Thursday, May 19, 2005

Inventing a Tradition and its Discontents (Part I)

For some time I have been meaning to post about the Rhenish Museum and the debate in German cultural politics that it stirred. In 1926 Konrad Adenauer proposed the creation of a museum in Cologne after the success of the millennium exhibition of 1925.

The proposal looked like a matter of course. The original exhibition was the central attraction of the Jahrtausendfeier — the millennium of the attachment of Lothringen (hence the Rhineland) to Germany. The event that was remembered — an obscure treaty that had almost no political relevance, even in the Middle Ages — had been latched onto by nationalists and regionalists alike to express the dedication of Rhinelanders to the Reich. The museum intended to turn the millennium into a permanent institution.

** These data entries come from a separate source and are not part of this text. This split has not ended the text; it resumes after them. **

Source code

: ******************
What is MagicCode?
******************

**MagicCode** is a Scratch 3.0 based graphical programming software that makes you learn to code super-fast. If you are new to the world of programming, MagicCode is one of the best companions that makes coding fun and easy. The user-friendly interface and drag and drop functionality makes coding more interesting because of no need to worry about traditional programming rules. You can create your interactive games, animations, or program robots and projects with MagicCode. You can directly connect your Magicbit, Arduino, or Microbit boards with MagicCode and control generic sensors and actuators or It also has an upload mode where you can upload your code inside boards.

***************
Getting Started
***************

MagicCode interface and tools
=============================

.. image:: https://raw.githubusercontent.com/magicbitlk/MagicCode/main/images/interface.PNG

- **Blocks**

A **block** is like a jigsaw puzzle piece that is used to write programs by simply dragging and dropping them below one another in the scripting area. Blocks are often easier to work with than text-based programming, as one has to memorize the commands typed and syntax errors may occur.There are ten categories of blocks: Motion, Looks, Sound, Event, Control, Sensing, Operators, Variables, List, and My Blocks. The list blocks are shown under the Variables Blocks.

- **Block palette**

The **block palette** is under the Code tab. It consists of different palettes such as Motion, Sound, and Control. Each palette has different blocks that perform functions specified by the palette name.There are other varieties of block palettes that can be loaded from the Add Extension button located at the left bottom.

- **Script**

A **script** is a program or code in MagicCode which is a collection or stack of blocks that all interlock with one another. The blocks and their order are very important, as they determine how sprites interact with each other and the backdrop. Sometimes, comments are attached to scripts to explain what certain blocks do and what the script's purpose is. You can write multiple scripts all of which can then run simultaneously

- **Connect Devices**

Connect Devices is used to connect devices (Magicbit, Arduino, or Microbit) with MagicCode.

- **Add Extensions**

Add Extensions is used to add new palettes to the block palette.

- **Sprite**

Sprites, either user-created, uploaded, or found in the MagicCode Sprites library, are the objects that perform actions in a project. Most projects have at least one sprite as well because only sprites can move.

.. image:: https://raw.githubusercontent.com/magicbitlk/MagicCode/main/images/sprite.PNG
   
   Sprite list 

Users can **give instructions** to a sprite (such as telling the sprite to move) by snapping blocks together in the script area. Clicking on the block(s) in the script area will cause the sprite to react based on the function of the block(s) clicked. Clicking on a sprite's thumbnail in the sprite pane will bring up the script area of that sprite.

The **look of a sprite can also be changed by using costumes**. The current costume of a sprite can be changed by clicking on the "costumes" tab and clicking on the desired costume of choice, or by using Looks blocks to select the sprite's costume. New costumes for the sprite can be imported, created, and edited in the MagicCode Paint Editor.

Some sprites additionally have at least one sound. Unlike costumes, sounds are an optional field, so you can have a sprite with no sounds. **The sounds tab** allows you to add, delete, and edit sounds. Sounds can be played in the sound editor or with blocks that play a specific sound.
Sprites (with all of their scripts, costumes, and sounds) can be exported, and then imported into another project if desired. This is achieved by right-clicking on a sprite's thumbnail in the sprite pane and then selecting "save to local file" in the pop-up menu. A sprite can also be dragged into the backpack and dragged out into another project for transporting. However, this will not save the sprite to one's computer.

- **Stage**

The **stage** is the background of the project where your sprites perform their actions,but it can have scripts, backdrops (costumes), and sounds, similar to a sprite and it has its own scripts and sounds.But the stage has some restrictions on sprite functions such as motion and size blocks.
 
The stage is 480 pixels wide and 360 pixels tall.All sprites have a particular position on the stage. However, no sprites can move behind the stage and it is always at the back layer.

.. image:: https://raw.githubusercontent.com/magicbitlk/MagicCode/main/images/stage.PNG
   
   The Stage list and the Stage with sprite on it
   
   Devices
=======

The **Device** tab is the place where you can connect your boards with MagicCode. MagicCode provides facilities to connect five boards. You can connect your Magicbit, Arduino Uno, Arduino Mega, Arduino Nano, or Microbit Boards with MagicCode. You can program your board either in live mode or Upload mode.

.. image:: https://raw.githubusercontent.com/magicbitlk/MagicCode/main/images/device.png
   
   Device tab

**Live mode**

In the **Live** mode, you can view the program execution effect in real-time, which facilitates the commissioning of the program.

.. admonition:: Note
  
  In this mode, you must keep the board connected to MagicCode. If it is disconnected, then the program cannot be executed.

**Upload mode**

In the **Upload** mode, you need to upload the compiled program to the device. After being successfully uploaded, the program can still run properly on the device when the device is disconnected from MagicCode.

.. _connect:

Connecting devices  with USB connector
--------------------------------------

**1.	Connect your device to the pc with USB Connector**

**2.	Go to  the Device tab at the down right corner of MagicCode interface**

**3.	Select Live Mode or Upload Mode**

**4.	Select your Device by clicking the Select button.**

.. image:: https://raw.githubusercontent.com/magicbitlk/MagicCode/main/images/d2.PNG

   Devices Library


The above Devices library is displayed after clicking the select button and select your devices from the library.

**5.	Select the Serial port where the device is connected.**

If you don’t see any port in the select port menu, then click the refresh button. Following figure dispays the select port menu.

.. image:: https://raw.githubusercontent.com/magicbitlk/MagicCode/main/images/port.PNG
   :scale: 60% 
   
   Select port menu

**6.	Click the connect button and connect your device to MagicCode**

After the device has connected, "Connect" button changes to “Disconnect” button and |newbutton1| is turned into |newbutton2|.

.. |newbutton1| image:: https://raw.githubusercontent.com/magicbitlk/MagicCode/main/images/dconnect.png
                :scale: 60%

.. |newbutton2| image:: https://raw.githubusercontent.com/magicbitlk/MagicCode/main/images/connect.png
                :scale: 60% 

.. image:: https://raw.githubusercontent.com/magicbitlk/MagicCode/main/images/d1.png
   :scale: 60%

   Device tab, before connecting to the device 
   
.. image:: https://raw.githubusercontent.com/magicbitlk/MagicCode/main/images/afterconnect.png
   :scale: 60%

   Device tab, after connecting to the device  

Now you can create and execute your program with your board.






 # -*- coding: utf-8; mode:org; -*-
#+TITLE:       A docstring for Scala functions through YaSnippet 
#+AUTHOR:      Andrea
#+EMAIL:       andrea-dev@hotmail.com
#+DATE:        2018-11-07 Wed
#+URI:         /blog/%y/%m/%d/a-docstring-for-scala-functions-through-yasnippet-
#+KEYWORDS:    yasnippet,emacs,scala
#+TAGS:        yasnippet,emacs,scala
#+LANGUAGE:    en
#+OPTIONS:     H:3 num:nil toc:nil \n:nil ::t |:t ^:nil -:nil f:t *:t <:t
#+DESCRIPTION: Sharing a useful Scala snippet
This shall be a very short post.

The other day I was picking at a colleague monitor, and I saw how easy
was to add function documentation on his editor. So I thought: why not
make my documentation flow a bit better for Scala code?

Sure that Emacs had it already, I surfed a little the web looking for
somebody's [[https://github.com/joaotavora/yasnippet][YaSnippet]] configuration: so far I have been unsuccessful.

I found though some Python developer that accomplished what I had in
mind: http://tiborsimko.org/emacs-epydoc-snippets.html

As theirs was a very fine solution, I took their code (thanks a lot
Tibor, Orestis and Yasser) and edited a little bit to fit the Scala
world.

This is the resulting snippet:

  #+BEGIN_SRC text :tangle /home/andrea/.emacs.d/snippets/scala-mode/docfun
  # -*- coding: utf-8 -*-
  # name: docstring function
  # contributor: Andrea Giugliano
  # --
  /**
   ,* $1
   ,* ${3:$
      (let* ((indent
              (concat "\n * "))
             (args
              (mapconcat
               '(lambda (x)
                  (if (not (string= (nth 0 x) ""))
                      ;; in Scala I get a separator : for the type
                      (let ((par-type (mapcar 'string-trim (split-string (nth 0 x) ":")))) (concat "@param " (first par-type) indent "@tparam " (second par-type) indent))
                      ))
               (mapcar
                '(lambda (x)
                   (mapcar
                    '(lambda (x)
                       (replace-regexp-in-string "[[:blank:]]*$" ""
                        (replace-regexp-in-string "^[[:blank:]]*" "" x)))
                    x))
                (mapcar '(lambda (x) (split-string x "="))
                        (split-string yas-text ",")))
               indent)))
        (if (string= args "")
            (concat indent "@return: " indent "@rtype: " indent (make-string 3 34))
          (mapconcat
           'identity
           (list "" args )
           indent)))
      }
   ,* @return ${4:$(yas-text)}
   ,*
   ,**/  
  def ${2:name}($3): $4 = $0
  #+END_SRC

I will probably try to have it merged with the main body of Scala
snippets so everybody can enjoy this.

What seemed like a sure thing was instead contentious. First, the mayors of various cities contested the details of the plan: Dusseldorf, Koblenz, and Trier argued that they had better claims to a museum that would encompass Rhenish history, economy, and culture.

Second, the idea at the center of the proposal — the meaning of something called "Rhenish history" — was called into question. The millennium exhibition was carried forward by the emotions of the participants: their desire to show that the Rhine region was not just German, but a leading contributor of German culture overpowered critical judgement and historiography. Plus, the French occupation gave Rhinelanders something to thumb their noses at.

When Adenauer proposed making the exhibition permanent, scholars from various fields chimed in. Critic asserted that the Rhineland was not unified, had never been unified, and could not be presented by a singular institution. Proponents asserted that the decentered nature of the Rhineland does no deny it a history.

The Rhenish Museum is an example of the difficulties of inventing traditions. Eric Hobsbawm describes invented traditions as rituals that give the impression of continuity with the past. In modern times, invented traditions are abstract and ambiguous, integrating individuals into the community (especially the nation).

The Jahrtausendfeier could be described as such a practice. However, it failed when politicians and scholars attempted to turn it into an institution. The continuity of the German Rhineland was in doubt.

I will continue with this in two more parts. In the second part I will look at the Jahrtausendfeier itself. In the third part I will look at the debate in historiography.



At 4:14 PM, Anonymous Anonymous said...

Come now, you need to be more specific: all traditions are invented and therefore artificial representations of a past and/or present.